The rift between both worlds has become so big that such a clash was unavoidable. Soccer used to be a sport for the masses. It has turned into a tawdry spectacle, for a bourgeois audience.

The PSG’s long violent history finally caught up with the new owners of the club. The first smoke bombs were thrown by the “ultras,” hooligans who have been banned from PSG matches due to stringent security rules implemented in the past three years, just before the Qataris bought the team. These efforts to keep out the bad apples should most certainly continue.

But a second and more Paris-specific factor is the inability of PSG to identify with its natural environment. A project initiated a few years ago to turn the club into a club for the whole of Paris and its poorer suburbs quickly failed. Meanwhile, Mamadou Sakho is the last player on the team that is actually from Paris – and he is the lone survivor of a shipwreck, an oddity drowning in a team of foreign mercenaries. This is another reason why supporters feel alienated by a team that they can't identify with at all.

As symbol of this – irreparable – rift is the commentators that were saying, after the May 13 riots, that none of this would have happened if the celebrations had been held in the cushy protection of the Parc des Princes PSG stadium. At home. Among friends.

An artificial graft

Hooliganism has plagued stadiums all across Europe and last Sunday, like every weekend now, matches were interrupted in Italy because of racist supporters heckling players.

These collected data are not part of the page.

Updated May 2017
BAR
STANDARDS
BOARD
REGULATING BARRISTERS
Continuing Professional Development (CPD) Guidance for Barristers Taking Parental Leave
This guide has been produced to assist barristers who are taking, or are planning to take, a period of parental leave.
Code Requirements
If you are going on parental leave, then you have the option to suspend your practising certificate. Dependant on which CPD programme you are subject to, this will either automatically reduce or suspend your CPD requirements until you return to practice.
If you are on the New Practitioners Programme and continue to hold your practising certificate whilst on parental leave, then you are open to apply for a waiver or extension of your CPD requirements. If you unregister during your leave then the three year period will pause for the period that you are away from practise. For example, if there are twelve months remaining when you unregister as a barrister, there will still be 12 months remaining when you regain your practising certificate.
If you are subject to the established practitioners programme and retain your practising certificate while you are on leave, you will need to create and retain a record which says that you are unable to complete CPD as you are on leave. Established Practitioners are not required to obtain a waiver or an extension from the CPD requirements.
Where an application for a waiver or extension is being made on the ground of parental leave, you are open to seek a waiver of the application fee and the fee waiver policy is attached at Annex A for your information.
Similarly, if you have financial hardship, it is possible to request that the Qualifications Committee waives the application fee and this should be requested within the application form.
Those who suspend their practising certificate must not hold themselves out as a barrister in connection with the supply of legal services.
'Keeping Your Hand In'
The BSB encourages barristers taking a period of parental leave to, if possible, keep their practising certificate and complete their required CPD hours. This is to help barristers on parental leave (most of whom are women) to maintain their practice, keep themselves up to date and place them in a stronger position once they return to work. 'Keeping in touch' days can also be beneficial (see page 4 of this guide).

But France is a country with a very short history when it comes to soccer. The absence of a real soccer and a history of its habits and customs transmitted from one generation to the next, like it is the case in the United Kingdom, for instance, only exacerbates the artificial character of the graft.

In France, this sport has no real educational power. English soccer teams like Manchester United, Liverpool and Arsenal are historical institutions that can shape youth consciousness. PSG, on the other hand, sprouted like a sort of ephemeral mushroom – a hallucinogenic one at that. In the era of soccer-biz, it is not a game anymore, for some it is a show, for others it is a lucrative investment.

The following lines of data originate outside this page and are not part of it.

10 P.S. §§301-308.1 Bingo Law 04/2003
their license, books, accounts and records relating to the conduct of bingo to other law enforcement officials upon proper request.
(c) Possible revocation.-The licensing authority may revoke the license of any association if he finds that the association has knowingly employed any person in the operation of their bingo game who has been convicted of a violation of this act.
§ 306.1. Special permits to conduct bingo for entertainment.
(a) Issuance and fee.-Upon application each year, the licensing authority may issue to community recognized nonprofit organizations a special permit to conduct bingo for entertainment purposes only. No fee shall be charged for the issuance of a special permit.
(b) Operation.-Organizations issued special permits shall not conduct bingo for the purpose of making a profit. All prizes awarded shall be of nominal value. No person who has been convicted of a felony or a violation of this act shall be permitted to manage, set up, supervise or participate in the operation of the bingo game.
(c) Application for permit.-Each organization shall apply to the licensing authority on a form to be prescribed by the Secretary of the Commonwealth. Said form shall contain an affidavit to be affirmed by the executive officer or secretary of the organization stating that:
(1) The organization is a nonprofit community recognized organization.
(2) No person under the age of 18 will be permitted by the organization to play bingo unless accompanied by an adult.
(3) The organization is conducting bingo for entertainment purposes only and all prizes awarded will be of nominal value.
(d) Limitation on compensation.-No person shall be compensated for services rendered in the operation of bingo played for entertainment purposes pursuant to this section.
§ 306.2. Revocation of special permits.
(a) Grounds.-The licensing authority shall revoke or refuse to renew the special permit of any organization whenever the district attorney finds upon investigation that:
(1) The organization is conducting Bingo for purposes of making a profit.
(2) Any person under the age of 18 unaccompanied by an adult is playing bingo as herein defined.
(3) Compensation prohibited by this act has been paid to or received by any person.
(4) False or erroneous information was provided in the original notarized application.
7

The damage is profound, especially since there is no other sport with such a global impact as soccer, which has always served as a repository for human passions. It is a melting pot where boils everything that is good or bad in society. It should not come as a surprise, then, that it is a repository for France’s worse problems – this fractured, crumbling country in the midst of an identity crisis and dangerous social tension.